My computer desk at home is fairly typical of the type. Next to the chair there is a compartment, with a base that my computer sits on, with just enough room above case for a little drawer that sits below the desktop.

And when I was still working in an office some of our workstations were of that sort ( not all and without the useful drawer). Others were of the sat on the top of the desk variety. Which is fine if there are alternative spaces for when staff need to spread work out, but a total royal pain in the arse if there isn't. Or indeed if you need full desk space adjacent to a computer.

(Use case- comparing an assessment or a set of documents side-by-side and then documenting/describing details or differences).

Elon Musk issues ultimatum to Twitter staff: Go hardcore or go home

Terry 6 Silver badge

Re: Easy choice Elon

It's the droplets that carry the virus that get filtered. not the virus itself

You don't need to be a rocket scientist to understand that. (Or a biological scientist ftm).

Terry 6 Silver badge

Re: I can think of a few things to call Elon, but imbecile is not one of them.

How about a lucky idiot with some good ideas.

Remember, the tech billionaires we see are possibly just the ones who 's idea didn't fail- it doesn't necessarily make them cleverer than the ones who's idea did fail.

Terry 6 Silver badge

Re: interested in the stock of his companies

But add that shorting an investment can lead to the price dropping in the way that you want it to, if you are a big investor.

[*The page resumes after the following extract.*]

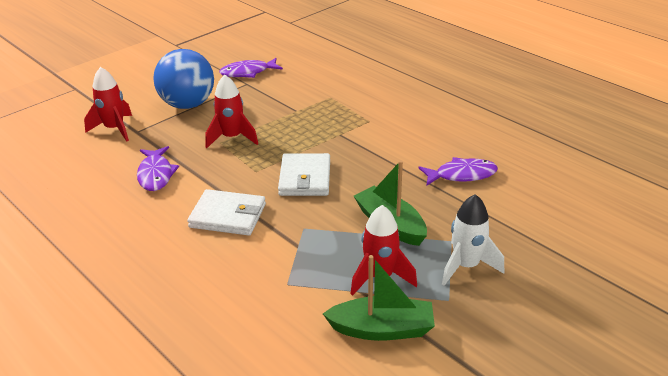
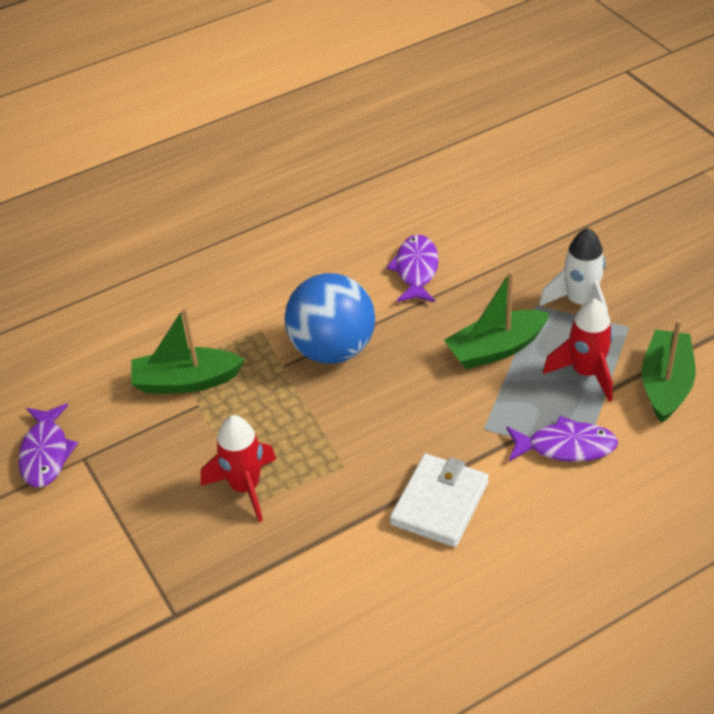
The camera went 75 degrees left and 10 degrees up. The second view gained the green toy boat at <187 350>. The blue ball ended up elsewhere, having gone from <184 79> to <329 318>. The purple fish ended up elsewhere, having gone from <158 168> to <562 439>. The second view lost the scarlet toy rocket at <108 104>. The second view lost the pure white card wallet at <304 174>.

Evernote's fall from grace is complete, with sale to Italian app maker

Terry 6 Silver badge

And so did I . I'm not fond of Onenote (Microsoft) and the Store version is just shitty.

But it means that I can access or create a note on which ever device I'm using, phone,PC,Laptop,tablet/cloud

Compared to Evernote's (then) ease of use it's poor and it's often very annoying in other ways too. But it does what I need.

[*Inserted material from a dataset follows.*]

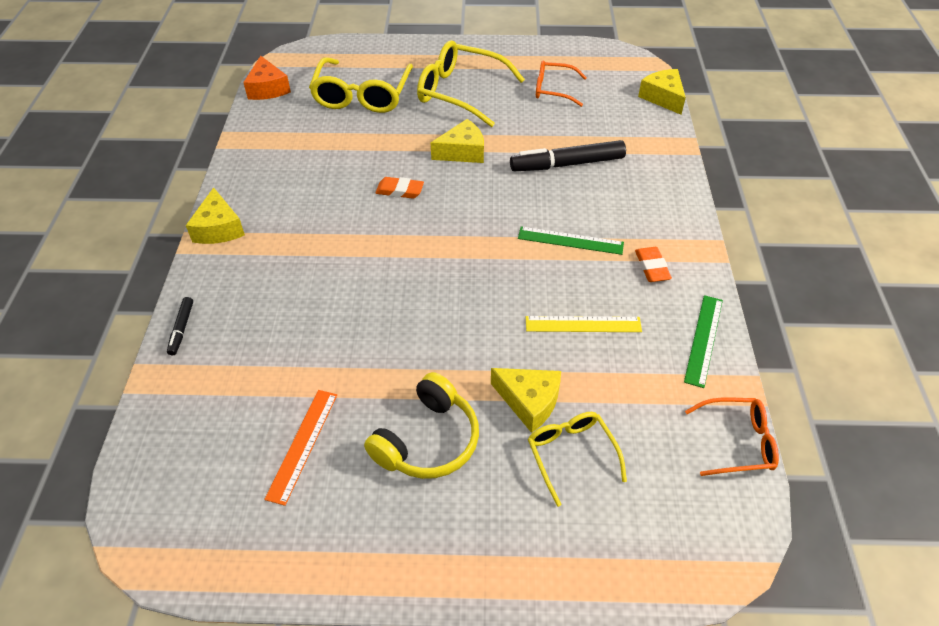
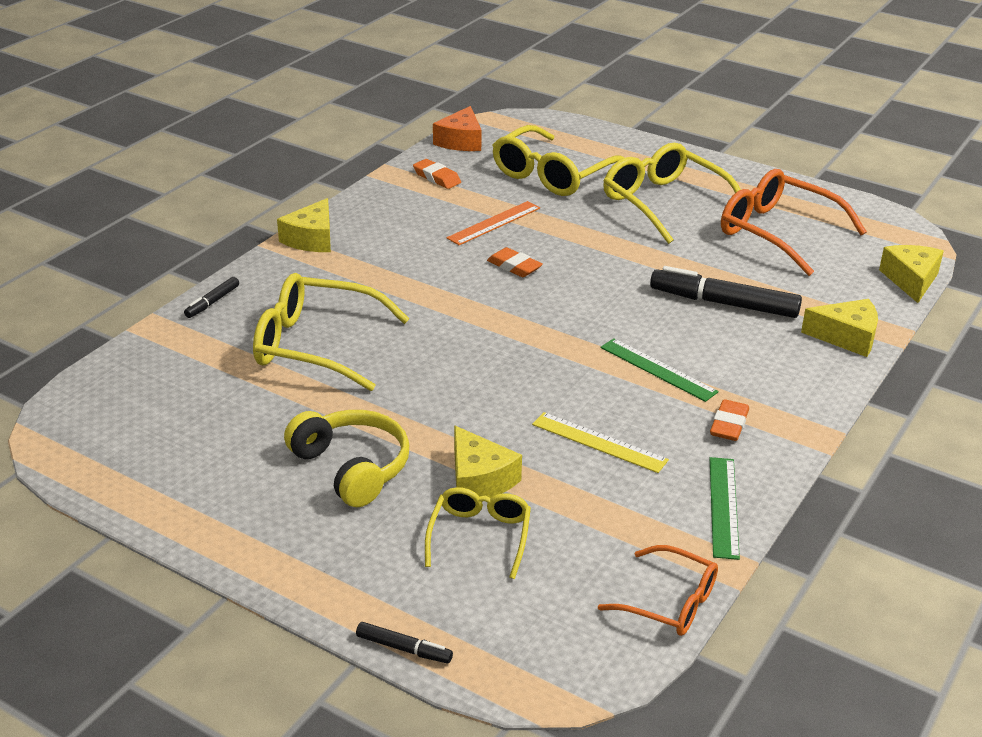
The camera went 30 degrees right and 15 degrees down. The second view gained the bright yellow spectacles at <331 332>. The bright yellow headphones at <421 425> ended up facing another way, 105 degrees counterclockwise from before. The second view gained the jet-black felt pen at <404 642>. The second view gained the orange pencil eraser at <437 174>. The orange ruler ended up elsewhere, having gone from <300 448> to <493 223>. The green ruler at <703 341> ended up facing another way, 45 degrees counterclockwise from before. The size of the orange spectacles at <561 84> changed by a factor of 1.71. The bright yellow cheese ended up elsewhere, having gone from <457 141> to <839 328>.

Investor tells Google: Cut costs now and stop paying staff so much

Terry 6 Silver badge

Re: TCI Fund Management

Why not move to a nasty office building in, say, Basingstoke Bradford?.

Bloody sight (and site) cheaper. The local economy needs that income too.

Fat chance. Catch types like them straying beyond the stockbroker belt! Or anywhere too far for them to visit their kids at Eton.